Development of the rail bed has sparked many people to express their concerns about the impact on Dover. Following are some quotes from Dover residents.
"We moved to Dover from the city. I work in the city and the hustle bustle is exciting but exhausting. When I drive over the little white bridge into Dover I feel at peace. We live on the rail bed. If this trail extends to Needham and Medfield, my backyard will feel more like the city than the rural country I chose to move to. I am concerned that other similar trails have up to 2000 people using them on the weekend. This trail is not for Dover!”
– Ted G.
“I think it will be gross to have dog poop bags all over the trail just like we have in the woods at Caryl Park. Why don’t people clean up their dog poop?”
– Dover Student
“If they pull up the rails aren’t there going to be contaminants that leach into my private well? How do we know for sure that we won’t get sick years from now? These tracks carried freight for many years and lead and arsenic is commonly found on freight corridors…should we risk our citizen’s health for this trail? I don’t think so!”
– Melissa F.
“I’m worried there are going to be strangers in my back yard while I’m playing.”

▬▬▬

» WORK TO COMPLETE
1. Update the rows from the first one through the line containing "v(0, 10.8) *" by changing "radius" to "rad", leaving everything else untouched, and give back only that stretch.
2. Continue the Dover rail trail quotes from where they stop.
The rows that come next are unrelated to the Dover rail trail quotes.

» DATA LISTING
▬▬▬

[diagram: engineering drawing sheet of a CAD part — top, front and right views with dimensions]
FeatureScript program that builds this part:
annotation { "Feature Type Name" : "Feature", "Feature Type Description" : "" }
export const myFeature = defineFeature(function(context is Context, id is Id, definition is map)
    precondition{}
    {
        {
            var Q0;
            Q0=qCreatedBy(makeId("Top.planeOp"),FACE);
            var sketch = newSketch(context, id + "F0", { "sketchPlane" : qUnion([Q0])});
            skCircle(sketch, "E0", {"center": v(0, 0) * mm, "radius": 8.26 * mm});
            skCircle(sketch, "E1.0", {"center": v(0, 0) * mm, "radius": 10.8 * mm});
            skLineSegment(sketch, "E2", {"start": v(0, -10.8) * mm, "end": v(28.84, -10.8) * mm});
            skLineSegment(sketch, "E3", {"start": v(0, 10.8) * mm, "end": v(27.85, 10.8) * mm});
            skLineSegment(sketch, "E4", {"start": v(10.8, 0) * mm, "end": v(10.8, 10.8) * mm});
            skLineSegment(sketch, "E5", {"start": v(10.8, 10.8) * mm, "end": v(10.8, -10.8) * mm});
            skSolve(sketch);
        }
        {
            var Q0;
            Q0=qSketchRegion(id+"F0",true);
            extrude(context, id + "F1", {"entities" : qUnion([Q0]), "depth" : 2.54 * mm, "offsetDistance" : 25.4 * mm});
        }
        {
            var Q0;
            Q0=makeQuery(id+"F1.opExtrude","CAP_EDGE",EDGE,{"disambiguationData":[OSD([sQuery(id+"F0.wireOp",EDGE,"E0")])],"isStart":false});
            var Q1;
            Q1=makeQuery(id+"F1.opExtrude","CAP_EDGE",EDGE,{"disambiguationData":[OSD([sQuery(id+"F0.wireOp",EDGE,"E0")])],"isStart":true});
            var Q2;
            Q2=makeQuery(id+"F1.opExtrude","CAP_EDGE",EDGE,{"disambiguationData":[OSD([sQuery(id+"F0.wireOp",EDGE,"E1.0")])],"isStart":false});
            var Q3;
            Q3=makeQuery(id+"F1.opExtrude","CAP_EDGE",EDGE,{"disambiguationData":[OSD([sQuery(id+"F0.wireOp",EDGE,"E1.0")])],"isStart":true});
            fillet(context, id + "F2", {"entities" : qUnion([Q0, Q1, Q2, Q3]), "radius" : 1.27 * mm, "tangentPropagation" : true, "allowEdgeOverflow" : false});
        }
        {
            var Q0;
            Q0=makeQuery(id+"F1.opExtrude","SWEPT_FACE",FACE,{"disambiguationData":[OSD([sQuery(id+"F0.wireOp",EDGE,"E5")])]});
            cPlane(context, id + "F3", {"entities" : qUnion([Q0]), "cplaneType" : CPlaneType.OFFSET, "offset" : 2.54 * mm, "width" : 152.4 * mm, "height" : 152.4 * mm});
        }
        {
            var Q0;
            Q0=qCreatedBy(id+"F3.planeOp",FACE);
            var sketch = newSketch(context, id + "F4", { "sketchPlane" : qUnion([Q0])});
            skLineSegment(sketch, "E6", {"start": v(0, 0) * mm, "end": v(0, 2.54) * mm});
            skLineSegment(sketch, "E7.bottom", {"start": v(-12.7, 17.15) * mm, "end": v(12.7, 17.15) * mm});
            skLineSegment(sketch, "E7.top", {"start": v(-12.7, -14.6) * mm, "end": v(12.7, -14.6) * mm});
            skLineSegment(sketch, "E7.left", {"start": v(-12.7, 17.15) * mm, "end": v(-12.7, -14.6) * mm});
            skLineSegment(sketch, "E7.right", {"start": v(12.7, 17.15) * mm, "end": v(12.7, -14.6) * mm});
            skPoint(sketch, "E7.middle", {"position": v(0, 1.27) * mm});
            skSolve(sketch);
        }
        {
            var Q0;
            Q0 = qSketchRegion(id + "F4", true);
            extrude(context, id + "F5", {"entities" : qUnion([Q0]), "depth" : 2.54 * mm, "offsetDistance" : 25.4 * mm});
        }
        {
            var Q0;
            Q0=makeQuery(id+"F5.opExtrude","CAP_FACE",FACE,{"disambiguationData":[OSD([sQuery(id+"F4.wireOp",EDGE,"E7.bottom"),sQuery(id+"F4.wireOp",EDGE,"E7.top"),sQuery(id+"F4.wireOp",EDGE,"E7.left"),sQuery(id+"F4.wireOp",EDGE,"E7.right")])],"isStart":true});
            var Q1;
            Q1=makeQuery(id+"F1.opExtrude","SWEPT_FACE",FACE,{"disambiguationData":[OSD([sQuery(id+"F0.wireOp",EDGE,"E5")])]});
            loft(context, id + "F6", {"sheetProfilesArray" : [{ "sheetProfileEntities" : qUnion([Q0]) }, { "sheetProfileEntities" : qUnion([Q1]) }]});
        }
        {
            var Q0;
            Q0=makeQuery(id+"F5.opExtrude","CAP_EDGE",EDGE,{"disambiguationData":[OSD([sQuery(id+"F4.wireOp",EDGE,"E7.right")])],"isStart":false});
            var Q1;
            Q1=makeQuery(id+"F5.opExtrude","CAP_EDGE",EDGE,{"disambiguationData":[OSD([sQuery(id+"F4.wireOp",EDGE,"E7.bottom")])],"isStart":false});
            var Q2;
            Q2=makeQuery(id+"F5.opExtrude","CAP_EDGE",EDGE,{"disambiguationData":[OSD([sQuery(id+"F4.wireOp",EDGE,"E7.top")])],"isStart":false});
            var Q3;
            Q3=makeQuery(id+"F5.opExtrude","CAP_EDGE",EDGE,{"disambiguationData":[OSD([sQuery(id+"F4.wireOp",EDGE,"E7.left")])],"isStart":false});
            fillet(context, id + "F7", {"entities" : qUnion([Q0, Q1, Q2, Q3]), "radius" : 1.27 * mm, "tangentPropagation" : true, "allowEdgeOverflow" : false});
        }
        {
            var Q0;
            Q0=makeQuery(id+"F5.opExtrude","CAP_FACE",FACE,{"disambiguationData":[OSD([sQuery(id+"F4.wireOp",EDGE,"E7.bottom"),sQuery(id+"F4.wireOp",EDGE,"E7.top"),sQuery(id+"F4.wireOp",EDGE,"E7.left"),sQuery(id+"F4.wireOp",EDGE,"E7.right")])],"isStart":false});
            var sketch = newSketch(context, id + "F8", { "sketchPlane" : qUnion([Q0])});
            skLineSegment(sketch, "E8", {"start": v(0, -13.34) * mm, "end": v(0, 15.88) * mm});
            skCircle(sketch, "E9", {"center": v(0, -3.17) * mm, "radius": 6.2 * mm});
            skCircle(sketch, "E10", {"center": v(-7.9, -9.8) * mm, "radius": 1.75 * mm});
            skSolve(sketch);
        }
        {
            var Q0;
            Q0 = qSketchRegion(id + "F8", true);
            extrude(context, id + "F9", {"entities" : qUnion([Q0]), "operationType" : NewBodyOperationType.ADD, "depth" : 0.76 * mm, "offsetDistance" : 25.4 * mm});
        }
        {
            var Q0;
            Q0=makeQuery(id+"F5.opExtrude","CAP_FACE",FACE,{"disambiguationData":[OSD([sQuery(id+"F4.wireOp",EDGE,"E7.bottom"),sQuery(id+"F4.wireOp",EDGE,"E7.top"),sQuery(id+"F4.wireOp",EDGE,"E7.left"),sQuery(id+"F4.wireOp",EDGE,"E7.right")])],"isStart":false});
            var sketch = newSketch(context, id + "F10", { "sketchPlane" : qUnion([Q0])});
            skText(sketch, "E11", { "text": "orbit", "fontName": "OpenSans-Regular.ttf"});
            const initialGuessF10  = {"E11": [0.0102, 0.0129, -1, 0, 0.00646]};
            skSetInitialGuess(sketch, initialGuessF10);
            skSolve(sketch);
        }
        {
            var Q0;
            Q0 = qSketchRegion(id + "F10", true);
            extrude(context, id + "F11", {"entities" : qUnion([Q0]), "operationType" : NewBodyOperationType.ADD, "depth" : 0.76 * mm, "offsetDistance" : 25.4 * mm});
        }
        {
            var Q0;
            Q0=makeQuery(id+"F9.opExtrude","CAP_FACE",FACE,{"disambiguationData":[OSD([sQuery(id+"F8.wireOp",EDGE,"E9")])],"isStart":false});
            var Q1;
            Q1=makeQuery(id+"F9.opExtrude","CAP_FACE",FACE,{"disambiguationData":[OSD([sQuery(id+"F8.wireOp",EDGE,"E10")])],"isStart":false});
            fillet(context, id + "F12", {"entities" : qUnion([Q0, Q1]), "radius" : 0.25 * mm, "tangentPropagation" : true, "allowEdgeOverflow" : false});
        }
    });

▬▬▬

» RESPONSES
1.
[diagram: engineering drawing sheet of a CAD part — top, front and right views with dimensions]
FeatureScript program that builds this part:
annotation { "Feature Type Name" : "Feature", "Feature Type Description" : "" }
export const myFeature = defineFeature(function(context is Context, id is Id, definition is map)
    precondition{}
    {
        {
            var Q0;
            Q0=qCreatedBy(makeId("Top.planeOp"),FACE);
            var sketch = newSketch(context, id + "F0", { "sketchPlane" : qUnion([Q0])});
            skCircle(sketch, "E0", {"center": v(0, 0) * mm, "rad": 8.26 * mm});
            skCircle(sketch, "E1.0", {"center": v(0, 0) * mm, "rad": 10.8 * mm});
            skLineSegment(sketch, "E2", {"start": v(0, -10.8) * mm, "end": v(28.84, -10.8) * mm});
            skLineSegment(sketch, "E3", {"start": v(0, 10.8) * mm, "end": v(27.85, 10.8) * mm});

2.
– Dover third grader
“What could possibly be motivating an effort to destroy the beautiful woodland and open space Dover has protected forever? Is there something more going on? Why is the town even considering accepting private funds from people who don’t understand our community and can’t guarantee financial support forever? I’m completely dismayed.”
– Christine O.
“I feel as though no one is asking the tough questions. I’ve lived in Dover for fifty years. We’ve had numerous long-term studies about keeping land open for recreational use. We’ve raised money to purchase open land to be enjoyed by future generations. We’ve never considered creating a public path practically like the Minuteman Trail – it is completely counterintuitive to everything Dover stands for.”
– Concerned Senior
“I would feel very awkward and unsupportive of a Rail Trail project that was built in a way that was an imposition on unhappy abutters in our small town. Whilst in abstraction, a Rail Trail using all of the MBTA track would be something that all would enjoy, if it comes about through non-abutters voting to impose something unwanted on unwilling and unsupportive abutters for the enjoyment of those aforementioned non-abutters – this is not something that should happen in a small, closely-knit town. I am not an abutter and would use a Rail Trail if it existed – but if I was an abutter, I’d be against the project if it ran behind my house.”
– Concerned Citizen
“I’m afraid of dogs, even though I know it’s silly. I live on the rail bed and I’m worried dogs are going to run in my yard. Will people keep their dogs on leashes all the time? When I was in Caryl Woods biking with my friend a dog bit me and it was scary. The dog ran ahead of it’s owner and wasn’t on a leash.”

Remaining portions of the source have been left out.